EXCERPT TO READ
================================

On Sunday, August 12, 1962,
more than 500 people attended a "Freedom Rally" at St.
Joseph's AME Church. Durham attorney Floyd McKissick, already a
veteran of 15 years' activism against Jim Crow, acted as master
of ceremonies. He was joined by two of the movement's national leaders.
"You cannot live
respectably with segregation," Roy Wilkins, executive director
of the NAACP, told the crowd; and James Farmer, national director
of the Congress of Racial Equality, said, "You're joining the
greatest and most exciting battle of the century."
From the church, the
crowd proceeded in a caravan of cars to Howard Johnson's parking
lot, where they demonstrated with song and prayer against the restaurant's
segregation policy and against the trespassing convictions of four
members of an earlier protest there. The demonstration ended without
incident and would be repeated, Sunday after Sunday, for monthswith
no result.
"My children got involved first, but when I found out what they were doing, I went with them and all the other young people, and walked those picket lines, too." - Margaret Turner, Durham activist, 1987 interview
On May 18, 1963, one
day after the ninth anniversary of the Brown v. Board decision,
mass demonstrations erupted all over Durham. Howard Johnson's was
again a target, along with half a dozen other eating places, the
courthouse, and city hall. Over the next two days, 850 protesters
were arrested, along with four white onlookers, as fights broke
out downtown and police stood by with tear gas.

================================

TASK REQUIREMENTS
Please return the passage above on the Durham civil rights protests word for word, starting at "Joseph's AME Church." and ending at "movement's national leaders.".

DATA EXTRACT
================================

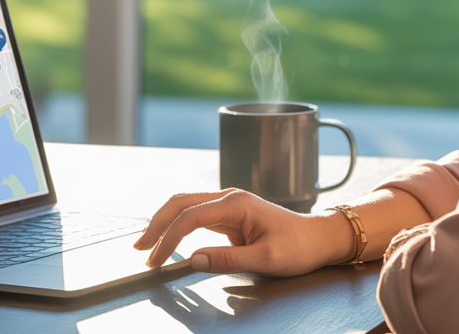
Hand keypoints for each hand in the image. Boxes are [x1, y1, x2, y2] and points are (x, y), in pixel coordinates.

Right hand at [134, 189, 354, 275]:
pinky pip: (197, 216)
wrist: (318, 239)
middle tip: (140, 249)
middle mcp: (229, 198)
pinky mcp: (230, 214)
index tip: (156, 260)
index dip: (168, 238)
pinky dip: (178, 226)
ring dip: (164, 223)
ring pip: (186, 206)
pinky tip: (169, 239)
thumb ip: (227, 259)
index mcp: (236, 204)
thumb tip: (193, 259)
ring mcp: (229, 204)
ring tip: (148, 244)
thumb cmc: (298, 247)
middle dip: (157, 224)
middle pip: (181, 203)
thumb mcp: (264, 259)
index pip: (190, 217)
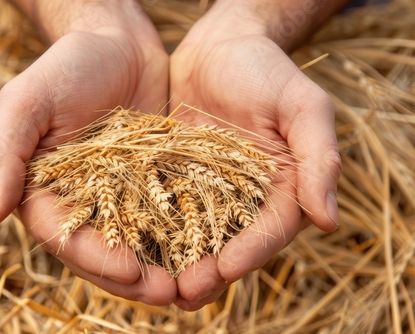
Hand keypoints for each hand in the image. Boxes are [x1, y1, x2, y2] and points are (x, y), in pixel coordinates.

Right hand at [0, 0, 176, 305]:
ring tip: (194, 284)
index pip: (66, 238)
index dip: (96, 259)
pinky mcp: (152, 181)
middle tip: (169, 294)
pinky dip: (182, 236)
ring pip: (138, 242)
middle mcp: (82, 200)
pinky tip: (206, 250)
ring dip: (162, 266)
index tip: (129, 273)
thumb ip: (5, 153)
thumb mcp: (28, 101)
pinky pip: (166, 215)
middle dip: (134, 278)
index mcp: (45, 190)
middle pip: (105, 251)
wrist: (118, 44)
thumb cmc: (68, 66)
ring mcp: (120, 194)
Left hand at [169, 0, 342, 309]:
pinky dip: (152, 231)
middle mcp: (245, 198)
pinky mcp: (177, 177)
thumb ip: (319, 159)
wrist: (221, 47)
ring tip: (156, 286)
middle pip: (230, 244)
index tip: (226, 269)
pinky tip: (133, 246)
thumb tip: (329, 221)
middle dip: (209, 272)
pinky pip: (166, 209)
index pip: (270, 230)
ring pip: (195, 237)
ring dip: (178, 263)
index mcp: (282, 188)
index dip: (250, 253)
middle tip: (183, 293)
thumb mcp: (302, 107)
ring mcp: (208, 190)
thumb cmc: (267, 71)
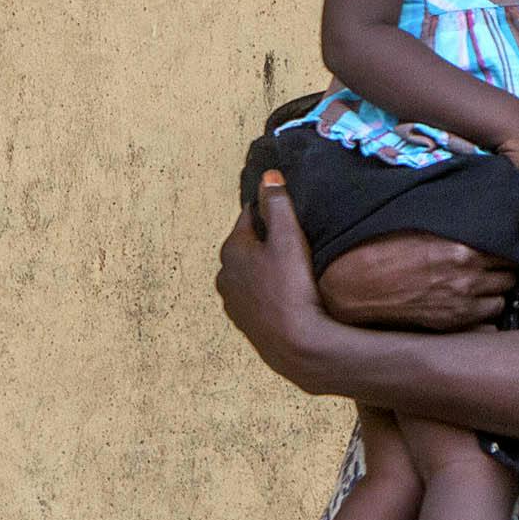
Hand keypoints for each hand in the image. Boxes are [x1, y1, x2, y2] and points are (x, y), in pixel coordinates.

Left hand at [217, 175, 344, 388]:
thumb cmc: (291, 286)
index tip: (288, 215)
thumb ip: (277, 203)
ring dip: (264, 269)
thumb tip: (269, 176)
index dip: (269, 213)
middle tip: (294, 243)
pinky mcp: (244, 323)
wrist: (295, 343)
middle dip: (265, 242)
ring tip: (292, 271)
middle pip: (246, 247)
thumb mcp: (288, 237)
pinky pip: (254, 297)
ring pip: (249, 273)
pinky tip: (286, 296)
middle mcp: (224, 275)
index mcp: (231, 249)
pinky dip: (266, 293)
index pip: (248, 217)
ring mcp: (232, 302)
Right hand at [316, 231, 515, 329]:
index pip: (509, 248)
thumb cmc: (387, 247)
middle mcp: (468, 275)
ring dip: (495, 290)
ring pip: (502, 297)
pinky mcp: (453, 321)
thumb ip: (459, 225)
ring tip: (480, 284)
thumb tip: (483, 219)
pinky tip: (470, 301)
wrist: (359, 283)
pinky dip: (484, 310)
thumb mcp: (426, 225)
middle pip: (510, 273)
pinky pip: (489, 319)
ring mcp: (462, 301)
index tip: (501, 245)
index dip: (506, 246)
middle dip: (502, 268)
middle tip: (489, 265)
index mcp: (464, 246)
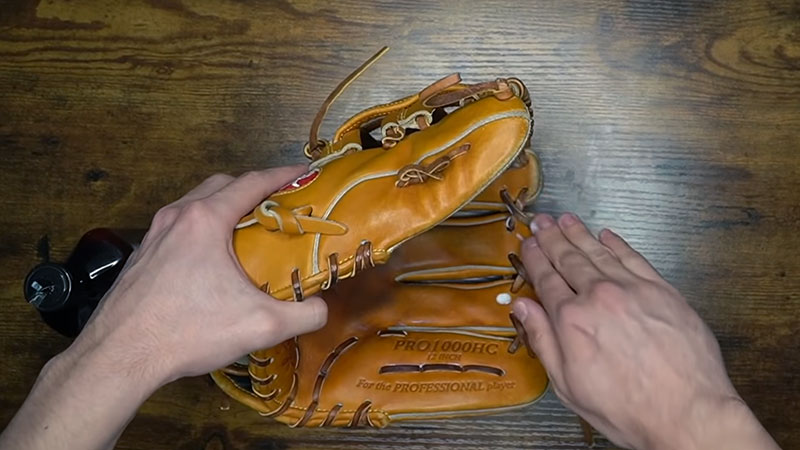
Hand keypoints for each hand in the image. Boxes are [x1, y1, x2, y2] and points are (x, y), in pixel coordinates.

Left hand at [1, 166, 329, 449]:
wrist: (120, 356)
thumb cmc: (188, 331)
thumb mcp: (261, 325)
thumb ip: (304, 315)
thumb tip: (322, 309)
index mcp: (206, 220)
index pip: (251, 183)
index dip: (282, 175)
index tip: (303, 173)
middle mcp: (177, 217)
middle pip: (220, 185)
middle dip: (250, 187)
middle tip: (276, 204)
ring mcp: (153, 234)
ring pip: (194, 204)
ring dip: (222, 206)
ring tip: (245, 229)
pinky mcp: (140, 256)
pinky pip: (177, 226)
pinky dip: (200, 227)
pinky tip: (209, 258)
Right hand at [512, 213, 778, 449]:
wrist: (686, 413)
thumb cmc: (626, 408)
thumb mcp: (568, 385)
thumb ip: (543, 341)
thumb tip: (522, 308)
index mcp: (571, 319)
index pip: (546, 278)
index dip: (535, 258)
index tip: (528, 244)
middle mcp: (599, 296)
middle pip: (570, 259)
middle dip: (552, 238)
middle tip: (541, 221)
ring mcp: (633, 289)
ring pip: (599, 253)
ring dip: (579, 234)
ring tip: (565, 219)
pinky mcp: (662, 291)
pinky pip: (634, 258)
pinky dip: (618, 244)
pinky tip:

================================

YOUR RESPONSE
Joseph's AME Church. Durham attorney Floyd McKissick, already a
veteran of 15 years' activism against Jim Crow, acted as master
of ceremonies. He was joined by two of the movement's national leaders.